At the first meeting of Walt Disney World’s private government since Florida Gov. Ron DeSantis signed into law a measure to dissolve it next year, officials said Wednesday they were still confused about what the new legislation meant, even as some ripple effects were starting to be felt.
The administrator of the government, called the Reedy Creek Improvement District, said the expansion of a solar power project could be delayed because of financing challenges linked to the legislation, and the union for the district’s firefighters expressed concerns about what the dissolution might mean for members’ lifetime benefits.
After the meeting, Donald Greer, who has been a member of Reedy Creek’s board of supervisors since 1975, said the board could not provide clear answers on those issues because “we don’t know where we are going.”
“The district may have a response as soon as we know what it means, but I don’t know if anybody knows what it means. I don’t think anyone has deciphered it,” Greer said.
DeSantis signed the measure into law last week in a move many saw as punishment for Disney’s opposition to another new law barring gender identity and sexual orientation instruction in early grade school, which critics call “Don’t Say Gay.” It was the latest front in a culture war DeSantis has waged over policies involving race, gender and the coronavirus, battles he has harnessed to make himself one of the most popular Republicans in the country and a likely 2024 presidential candidate.
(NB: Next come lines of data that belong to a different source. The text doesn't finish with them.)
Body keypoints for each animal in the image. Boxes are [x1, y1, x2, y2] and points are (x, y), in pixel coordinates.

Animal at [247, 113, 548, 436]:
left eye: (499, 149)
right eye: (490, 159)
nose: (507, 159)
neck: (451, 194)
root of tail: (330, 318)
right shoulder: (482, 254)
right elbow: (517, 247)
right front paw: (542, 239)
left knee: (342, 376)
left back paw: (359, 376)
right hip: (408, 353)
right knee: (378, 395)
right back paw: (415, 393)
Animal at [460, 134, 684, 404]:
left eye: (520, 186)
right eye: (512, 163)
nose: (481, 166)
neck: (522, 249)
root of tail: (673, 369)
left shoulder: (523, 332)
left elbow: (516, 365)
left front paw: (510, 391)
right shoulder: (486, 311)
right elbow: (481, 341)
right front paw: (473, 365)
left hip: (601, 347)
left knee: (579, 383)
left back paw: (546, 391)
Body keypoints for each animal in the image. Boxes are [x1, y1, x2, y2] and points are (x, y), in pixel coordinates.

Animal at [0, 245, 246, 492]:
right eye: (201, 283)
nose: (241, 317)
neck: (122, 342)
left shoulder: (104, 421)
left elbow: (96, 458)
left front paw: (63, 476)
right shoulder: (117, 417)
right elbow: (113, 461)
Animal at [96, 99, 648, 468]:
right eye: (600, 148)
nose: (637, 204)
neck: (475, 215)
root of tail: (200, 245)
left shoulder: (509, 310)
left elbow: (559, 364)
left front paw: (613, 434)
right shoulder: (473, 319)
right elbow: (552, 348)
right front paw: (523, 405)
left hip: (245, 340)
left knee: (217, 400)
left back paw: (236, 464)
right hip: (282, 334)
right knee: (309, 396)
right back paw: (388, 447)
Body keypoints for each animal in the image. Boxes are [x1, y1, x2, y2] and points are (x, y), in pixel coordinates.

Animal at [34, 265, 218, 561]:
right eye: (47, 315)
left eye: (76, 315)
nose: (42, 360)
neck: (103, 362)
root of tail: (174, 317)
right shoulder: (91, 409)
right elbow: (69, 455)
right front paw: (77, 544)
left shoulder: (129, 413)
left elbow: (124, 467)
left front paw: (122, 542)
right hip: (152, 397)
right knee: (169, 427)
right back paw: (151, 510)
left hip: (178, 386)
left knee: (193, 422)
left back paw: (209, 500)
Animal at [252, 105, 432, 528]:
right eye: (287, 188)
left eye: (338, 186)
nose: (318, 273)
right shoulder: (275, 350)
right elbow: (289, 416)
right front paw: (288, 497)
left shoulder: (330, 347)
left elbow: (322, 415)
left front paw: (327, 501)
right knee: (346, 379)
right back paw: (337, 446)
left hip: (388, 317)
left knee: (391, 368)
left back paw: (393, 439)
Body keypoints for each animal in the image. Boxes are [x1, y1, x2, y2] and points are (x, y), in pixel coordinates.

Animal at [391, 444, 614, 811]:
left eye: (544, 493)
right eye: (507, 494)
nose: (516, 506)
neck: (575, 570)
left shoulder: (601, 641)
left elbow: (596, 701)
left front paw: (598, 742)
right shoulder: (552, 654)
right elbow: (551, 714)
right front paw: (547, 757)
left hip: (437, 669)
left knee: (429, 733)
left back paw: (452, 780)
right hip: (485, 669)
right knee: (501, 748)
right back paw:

Last week, a day before DeSantis signed the bill into law, the Reedy Creek Improvement District sent a statement to investors that said it would continue its financial operations as usual. The district wrote that its agreement with the state forbids Florida from limiting or altering the district’s ability to collect taxes or fulfill its bond obligations.
Critics of the dissolution bill have warned that taxpayers in neighboring counties could end up shouldering about $1 billion in debts from the district. DeSantis has dismissed those concerns and said additional legislation would be drafted to clarify the future of such special districts in the state.
At the Reedy Creek meeting Wednesday, district administrator John Classe said a developer has experienced challenges financing a planned expansion of a solar power program, meaning it could be delayed.
Jon Shirey, the head of the union for Reedy Creek’s firefighters, who make up around half of the private government’s 400 employees, asked supervisors to give his members reassurances that their jobs and benefits would be preserved since they have been kept in the dark about what the effect is going to be. The firefighters, particularly retirees, are worried about losing their guaranteed lifetime health insurance, he said.
“We have been told to stay quiet, don’t talk to the media, don’t engage with current events,” Shirey told supervisors. “We have been told the leadership of the district will tell the story. They will be the ones putting out the message. I ask you, ‘What is that message?’”
The supervisors did not respond, and in fact spent little time devoted to the legislation which poses an existential threat to the 55-year-old Reedy Creek Improvement District. Classe told supervisors its workers would continue to function with the same “high standards and professionalism they always have done as we learn what this legally means.”
Backers of the dissolution of Reedy Creek have argued it removes an unfair advantage the entertainment giant has over other theme parks, including allowing it to issue bonds and set its own zoning standards.
At an event Monday, the governor assured a cheering crowd that Disney’s bond debts won’t be dumped on taxpayers.
“Under no circumstances will Disney be able to not pay its debts, we will make sure of that,” DeSantis said.
Credit rating agency Fitch Ratings has put Reedy Creek on a “negative watch” list, indicating that the private government’s ratings could stay the same or potentially be downgraded. A downgrade would make borrowing more difficult for Reedy Creek.
Another ratings agency, S&P Global Ratings, said that among the questions left unanswered by the new law was whether Reedy Creek would reconstitute after its dissolved next year, how utility operations and debt would be transferred to the neighboring governments if it came to that and how the neighboring governments would raise taxes to secure Reedy Creek’s debt.
Under the law, Reedy Creek would expire by June 2023. The lack of public answers from Reedy Creek leaders about the new law may come from fear “the governor will find their statements unfriendly and that will complicate things,” said Shirey, who added he is optimistic lawmakers will look after the interests of the district’s first responders.
“We have 14 months, and a lot can change between now and then,” Shirey said.
Republished with permission of The Associated Press.